* **What to produce**
Please copy every record below exactly and leave out the pictures.

[Saved entries]
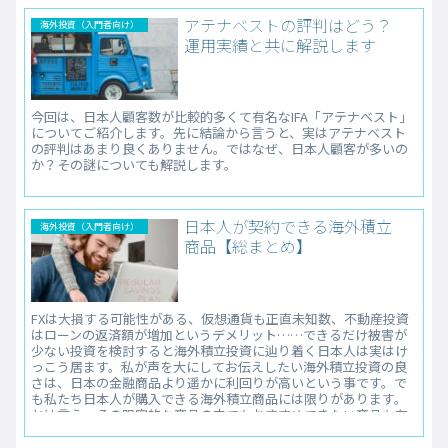
アテナベストの評判はどう？
海外投資（入門者向け）
運用実績と共に解説します
今回は、日本人顧客数が比較的多くて有名なIFA「アテナベスト」
についてご紹介します。先に結論から言うと、実はアテナベスト
の評判はあまり良くありません。ではなぜ、日本人顧客が多いの
か？その謎についても解説します。
日本人が契約できる海外積立
海外投資（入門者向け）
商品【総まとめ】
FXは大損する可能性がある、仮想通貨も正直未知数、不動産投資
はローンの返済額が増加というデメリット……できるだけ被害が
少ない投資を検討すると海外積立投資に辿り着く日本人は実はけ
っこう居ます。私が声を大にしてお伝えしたい海外積立投資の良
さは、日本の金融商品より遥かに利回りが高いという事です。で
も私たち日本人が購入できる海外積立商品には限りがあります。
とは言え、その限定的な商品の中でもおすすめできない商品も存
在しています。今回は、選りすぐりの比較的おすすめできる海外
積立商品の総まとめを作りました。ぜひ参考にしてみて下さい。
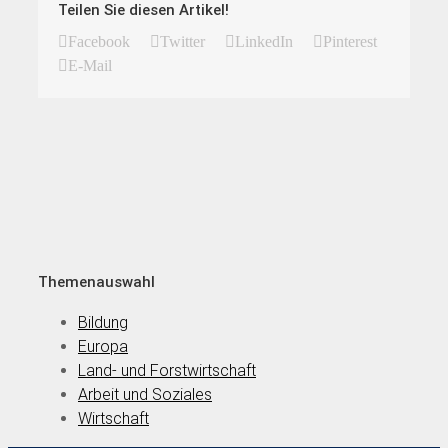
Teilen Sie diesen Artikel!
Facebook
Twitter
LinkedIn
Pinterest
E-Mail
Themenauswahl
Bildung
Europa
Land- und Forstwirtschaft
Arbeit und Soziales
Wirtschaft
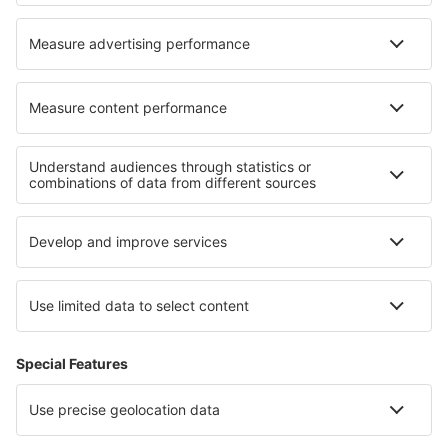
Hoteluri în Chillicothe
Cele mai bune hoteluri - regiuni
Hoteluri în Zermatt
Hoteluri în Davos Klosters
Hoteluri în St. Moritz
Hoteluri în Saas-Fee
Hoteluri în Jungfrau
Hoteluri În Cluj-Napoca județul
Hoteluri in Voievodatul Subcarpatia
Hoteluri În Ilfov județul
Hoteluri in Dalmatia
Hoteluri in Parcul Național Augrabies Falls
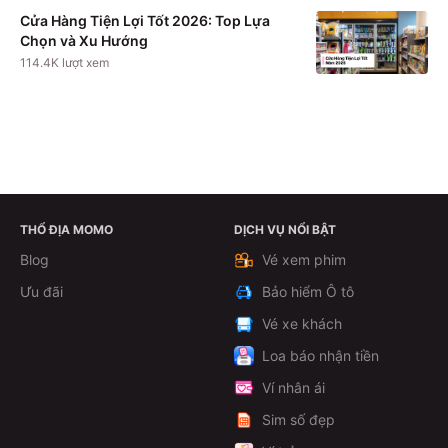
Cửa Hàng Tiện Lợi Tốt 2026: Top Lựa
Chọn và Xu Hướng
114.4K
lượt xem
THỔ ĐỊA MOMO
DỊCH VỤ NỔI BẬT
Theo dõi
Blog
Vé xem phim
Ưu đãi
Bảo hiểm Ô tô
Vé xe khách
Loa báo nhận tiền
Ví nhân ái
Sim số đẹp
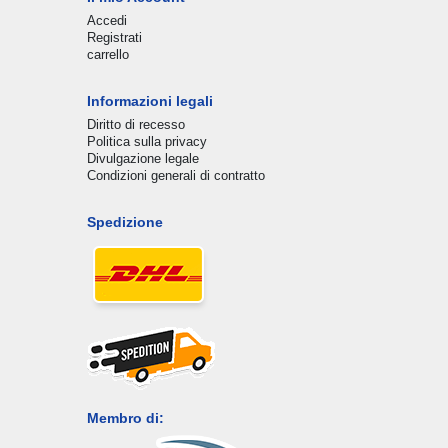
Accedi
Registrati
carrello
Informazioni legali
Diritto di recesso
Politica sulla privacy
Divulgazione legale
Condizioni generali di contratto
Spedizione
Membro di:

* **Response to the task**
アテナベストの評判はどう？
海外投資（入門者向け）
運用実績と共に解説します
今回は、日本人顧客数が比較的多くて有名なIFA「アテナベスト」
についてご紹介します。先に結論から言うと、実はアテナベスト
の評判はあまり良くありません。ではなぜ、日本人顧客が多いの
か？その謎についても解説します。
日本人が契約できる海外積立
海外投資（入門者向け）
商品【総まとめ】
FXは大損する可能性がある、仮想通貨も正直未知数、不動産投資
はローンの返済額が増加というデメリット……できるだけ被害が
少ない投資を検討すると海外積立投資に辿り着く日本人は実はけ
っこう居ます。私が声を大にしてお伝えしたい海外積立投資の良
さは、日本の金融商品より遥かに利回りが高いという事です。で
も私たち日本人が購入できる海外積立商品には限りがあります。
とは言え、その限定的な商品の中でもおすすめできない商品も存
在しています。今回は、選りすぐりの比較的おすすめできる海外
積立商品の総まとめを作りました。ぜひ参考にしてみて下さい。
Teilen Sie diesen Artikel!
Facebook
Twitter
LinkedIn
Pinterest
E-Mail
Themenauswahl
Bildung
Europa
Land- und Forstwirtschaft
Arbeit und Soziales
Wirtschaft
Hoteluri în Chillicothe
Cele mai bune hoteluri - regiuni
Hoteluri în Zermatt
Hoteluri în Davos Klosters
Hoteluri în St. Moritz
Hoteluri în Saas-Fee
Hoteluri în Jungfrau
Hoteluri În Cluj-Napoca județul
Hoteluri in Voievodatul Subcarpatia
Hoteluri În Ilfov județul
Hoteluri in Dalmatia
Hoteluri in Parcul Național Augrabies Falls
Cửa Hàng Tiện Lợi Tốt 2026: Top Lựa
Chọn và Xu Hướng
114.4K
lượt xem
THỔ ĐỊA MOMO
DỊCH VỤ NỔI BẬT
Theo dõi
Blog
Vé xem phim
Ưu đãi
Bảo hiểm Ô tô
Vé xe khách
Loa báo nhận tiền
Ví nhân ái
Sim số đẹp
Accedi
Registrati
carrello
Informazioni legali
Diritto di recesso
Politica sulla privacy
Divulgazione legale
Condizioni generali di contratto
Spedizione
Membro di:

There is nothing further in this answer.